关键词: 纤维素基复合材料, 纤维素纳米纤维, 电磁屏蔽, 结构设计, 屏蔽机制, 屏蔽性能

Abstract:

Significance This study focuses on the development of cellulose-based composite materials for electromagnetic interference (EMI) shielding, addressing the growing demand for lightweight and high-performance shielding materials in the era of 5G and beyond. With the rapid advancement of electronic technologies, including 5G communication, wearable devices, and autonomous driving, electromagnetic pollution has become a significant concern, posing risks to both human health and the functionality of electronic devices. Conventional metal shielding materials are limited by their high density and susceptibility to corrosion, making the development of alternative, sustainable, and multifunctional materials of utmost importance. Cellulose nanofibers (CNFs) offer a promising solution by virtue of their low density, high strength, flexibility, and renewable nature.
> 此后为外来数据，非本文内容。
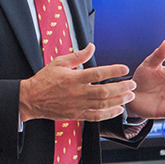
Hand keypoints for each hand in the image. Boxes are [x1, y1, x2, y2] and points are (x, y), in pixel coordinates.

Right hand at [19, 44, 135, 121]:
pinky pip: (96, 116)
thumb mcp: (59, 62)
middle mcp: (78, 92)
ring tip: (129, 96)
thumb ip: (78, 56)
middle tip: (132, 84)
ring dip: (119, 101)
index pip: (98, 73)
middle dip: (121, 88)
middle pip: (105, 91)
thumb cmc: (44, 80)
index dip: (113, 70)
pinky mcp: (77, 115)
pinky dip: (109, 114)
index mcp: (74, 78)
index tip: (124, 68)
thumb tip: (91, 47)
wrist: (32, 99)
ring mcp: (78, 105)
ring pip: (103, 105)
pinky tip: (118, 110)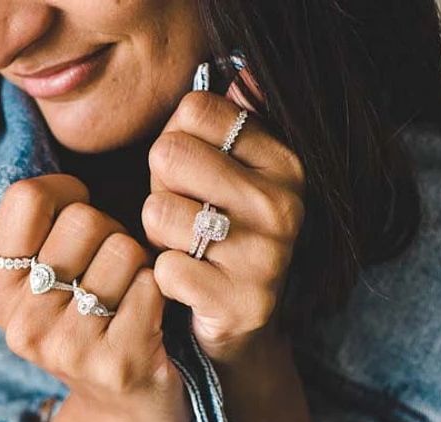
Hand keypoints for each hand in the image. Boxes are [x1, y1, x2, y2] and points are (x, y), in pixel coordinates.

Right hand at [0, 174, 190, 421]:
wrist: (125, 412)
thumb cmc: (91, 322)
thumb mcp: (45, 283)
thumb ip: (39, 232)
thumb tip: (62, 180)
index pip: (24, 198)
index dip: (63, 192)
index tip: (79, 212)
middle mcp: (22, 322)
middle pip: (81, 219)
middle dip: (109, 232)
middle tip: (112, 267)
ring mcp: (67, 347)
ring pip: (121, 249)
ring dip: (139, 264)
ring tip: (130, 293)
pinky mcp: (116, 363)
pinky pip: (152, 284)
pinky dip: (160, 292)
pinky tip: (151, 318)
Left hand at [143, 82, 305, 363]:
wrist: (242, 325)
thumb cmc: (220, 238)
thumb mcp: (230, 175)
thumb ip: (225, 125)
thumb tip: (235, 78)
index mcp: (283, 161)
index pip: (193, 110)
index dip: (173, 142)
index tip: (192, 178)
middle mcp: (283, 203)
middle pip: (168, 154)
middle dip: (159, 188)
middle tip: (181, 217)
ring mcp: (266, 254)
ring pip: (158, 212)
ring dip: (157, 237)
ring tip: (186, 250)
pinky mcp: (241, 302)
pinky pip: (163, 269)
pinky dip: (161, 279)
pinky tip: (187, 285)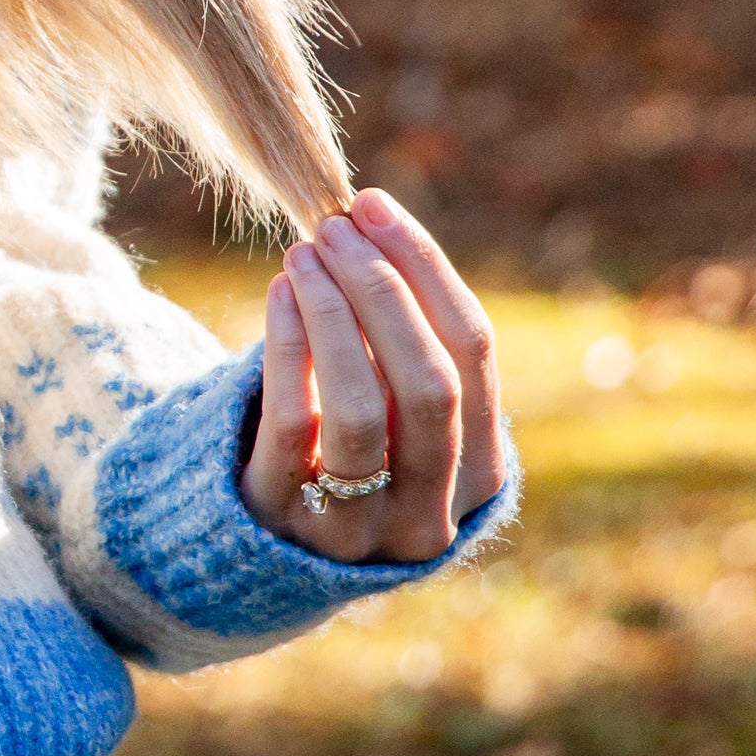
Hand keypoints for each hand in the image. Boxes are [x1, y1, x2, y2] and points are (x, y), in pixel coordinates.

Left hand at [242, 187, 506, 565]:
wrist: (274, 548)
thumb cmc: (351, 451)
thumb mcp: (400, 412)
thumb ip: (407, 340)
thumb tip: (372, 223)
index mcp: (481, 473)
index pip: (473, 352)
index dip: (426, 269)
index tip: (375, 207)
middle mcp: (431, 510)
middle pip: (427, 382)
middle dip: (381, 289)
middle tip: (334, 227)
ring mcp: (360, 526)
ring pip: (362, 407)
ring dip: (333, 313)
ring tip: (302, 255)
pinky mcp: (287, 520)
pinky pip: (294, 425)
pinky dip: (289, 346)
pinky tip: (278, 294)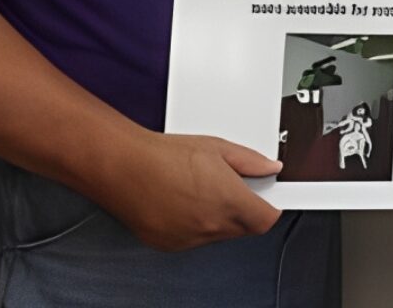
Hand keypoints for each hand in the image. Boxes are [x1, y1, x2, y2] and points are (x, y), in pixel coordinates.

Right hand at [92, 131, 282, 251]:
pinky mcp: (170, 245)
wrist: (123, 167)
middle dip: (244, 210)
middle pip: (244, 227)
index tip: (269, 198)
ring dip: (219, 217)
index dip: (270, 207)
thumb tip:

This review highlights the structural design strategies of CNF-based composites and their impact on EMI shielding performance, providing new insights for the development of next-generation shielding materials.
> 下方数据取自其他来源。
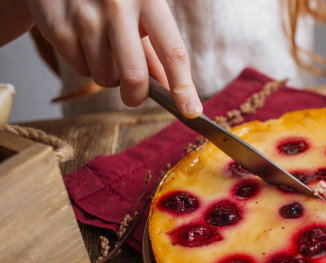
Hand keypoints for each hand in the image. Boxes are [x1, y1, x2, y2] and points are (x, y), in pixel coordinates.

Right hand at [25, 0, 201, 117]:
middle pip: (134, 77)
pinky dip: (85, 64)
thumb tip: (169, 89)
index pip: (173, 53)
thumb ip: (155, 49)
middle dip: (136, 96)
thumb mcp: (140, 10)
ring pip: (105, 78)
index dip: (183, 87)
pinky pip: (81, 70)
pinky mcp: (59, 27)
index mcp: (148, 0)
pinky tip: (82, 40)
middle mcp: (117, 6)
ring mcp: (85, 17)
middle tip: (134, 95)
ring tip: (103, 48)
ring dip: (108, 75)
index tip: (191, 111)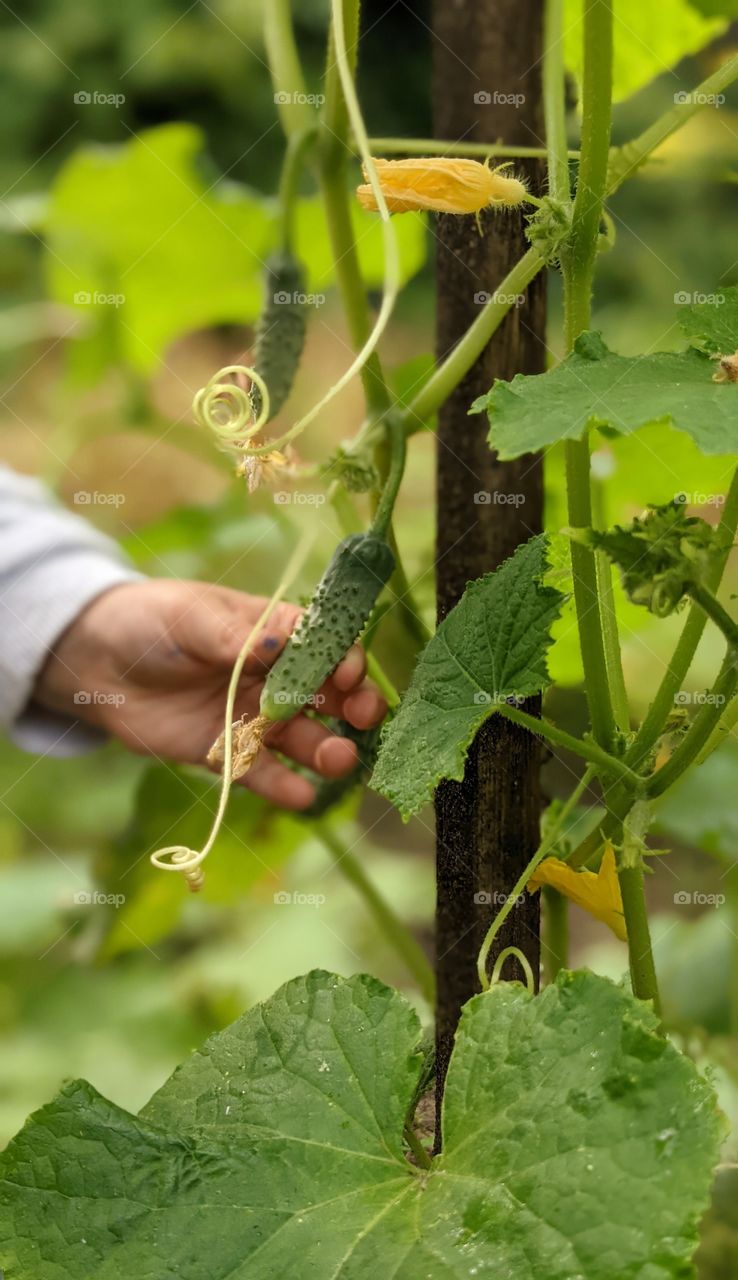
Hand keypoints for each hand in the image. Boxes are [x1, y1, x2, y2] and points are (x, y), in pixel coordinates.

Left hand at [34, 579, 386, 808]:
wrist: (96, 663)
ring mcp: (253, 717)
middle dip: (354, 706)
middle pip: (328, 695)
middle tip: (365, 719)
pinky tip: (301, 797)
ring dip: (326, 750)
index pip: (325, 645)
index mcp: (274, 633)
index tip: (348, 673)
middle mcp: (274, 677)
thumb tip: (284, 640)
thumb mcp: (191, 617)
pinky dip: (282, 787)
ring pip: (302, 738)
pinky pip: (261, 774)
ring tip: (339, 761)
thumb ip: (236, 634)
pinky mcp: (226, 753)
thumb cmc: (150, 622)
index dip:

Progress This paper comprehensively reviews the latest research progress in the structural design of CNF-based composites for EMI shielding. Single-layer, bilayer, and gradient structures of films and porous materials are discussed, along with their impacts on EMI performance. Single-layer structures have been widely studied for their simplicity and ease of fabrication. However, they often face limitations in achieving optimal impedance matching and high absorption efficiency by virtue of their uniform material distribution. In order to overcome these limitations, bilayer designs have been developed, which strategically combine conductive and magnetic layers to improve impedance matching and absorption capabilities. These designs leverage the synergistic effects of different material layers to enhance overall shielding performance. Gradient structures, inspired by natural systems, introduce gradual impedance transitions and multiple reflection/absorption pathways. By varying the composition and arrangement of materials within the structure, these designs can achieve ultra-low reflection coefficients and excellent shielding efficiency across broad frequency ranges. Porous materials, particularly aerogels, have also been extensively explored for their high porosity and lightweight nature. These materials enhance EMI shielding by extending the propagation path of electromagnetic waves through multiple reflections and absorptions within the porous network. Research has shown that optimizing the pore structure and incorporating conductive fillers can significantly improve the shielding effectiveness of aerogels while maintaining their low density. These innovations demonstrate the potential of CNFs-based composites to meet the diverse requirements of modern electronics through structural optimization and material integration.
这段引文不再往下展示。